Labour Insertion Pathways
Methodology based on drawing up an integral strategy that analyses the situation of each and every person with intellectual disabilities and their employment opportunities in their local environment, where an action framework is designed to achieve an end goal; insertion into the labour market.
LGD
LGD is the abbreviation for the General Law on Disability (formerly known as the LISMI)
The General Law on Disability
The General Law on Disability (formerly the LISMI – Law on the Social Integration of the Disabled) sets forth that all Spanish public and private companies with a workforce (total number of employees regardless of the type of contract) of 50 or more must employ 2% of their workforce as people with a disability equal to or greater than 33%. This law strives, among other objectives, to foster and encourage the integration of people with disabilities into the labour market.
Origin of the LISMI
Sustainable Development Goals #(SDGs)
There is aglobal agenda, set by the United Nations in September 2015 and implemented since 2016, which is becoming increasingly relevant for countries, their governments, regional organisations such as the European Union, not to mention businesses and civil society organisations around the world: the 2030 Agenda and its Sustainable Development Goals (SDGs)

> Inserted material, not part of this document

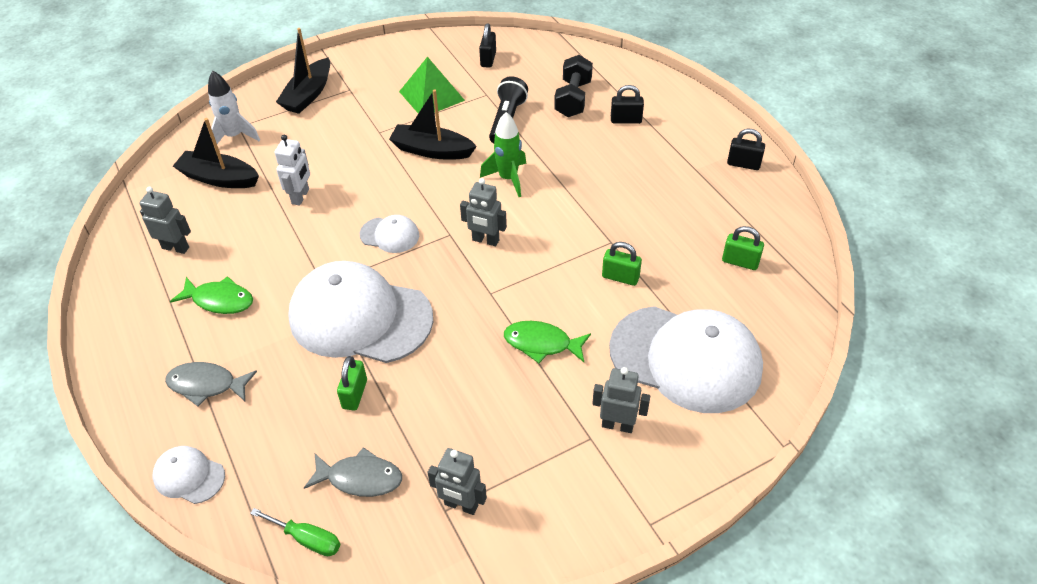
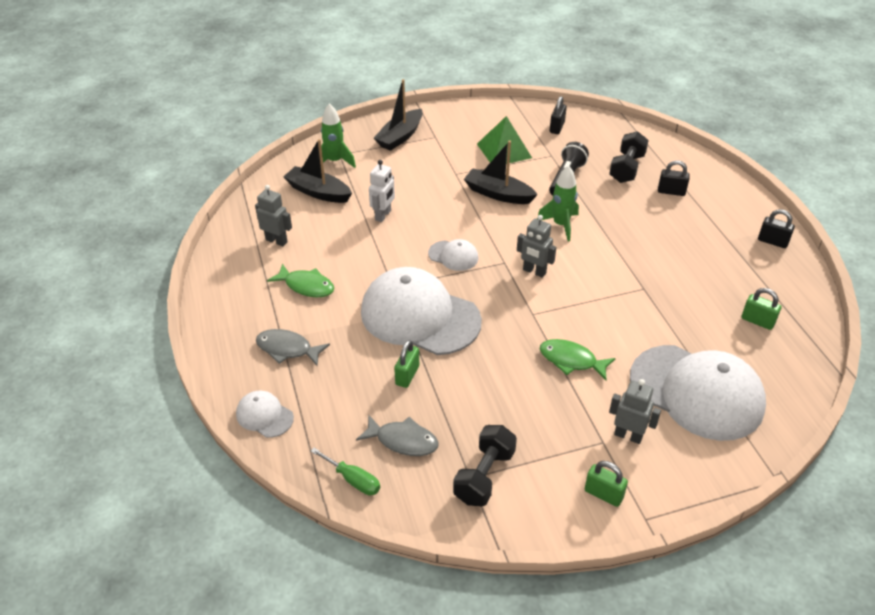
camera: 10 degrees right, 5 degrees down
white rocket [208,71,260,144] -> green rocket [321,103,356,168]
grey robot [428,448,487,515] -> black dumbbell [453,425,517,506]
green padlock [602,242,642,286] -> green padlock moved to [585,461,628,507]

An opportunity for countries and their societies to embark on a new journey to improve the lives of all, making sure no one is left behind. The Agenda has 17 Sustainable Development Goals, ranging from eliminating poverty to combating climate change, education, women’s equality, environmental protection and how our cities are designed.
The Sustainable Development Goals (SDGs) are a universal call to action to end poverty, protect the planet and improve the lives and prospects of people around the world. In 2015, all UN Member States adopted 17 Goals as part of the 2030 Agenda for Sustainable Development, which sets out a plan to achieve the Goals within the next 15 years.
Disability is also included in the 2030 agenda. In other words, disability, as well as being a human rights issue as set forth in the 2006 UN Convention on the Rights of People with Disabilities, is an issue that is integrated into the path towards sustainable development, thanks to the work of the international disability alliance. The 2030 Agenda sets out 17 goals and 169 targets, 24 of which refer to disabilities
Transition to Adulthood (TVA)
The primary objective is to foster the growth and integral development of students through improving their physical, social, emotional and intellectual capacities, in accordance with the pedagogical principles of individualisation, learning to learn, socialisation and inclusion.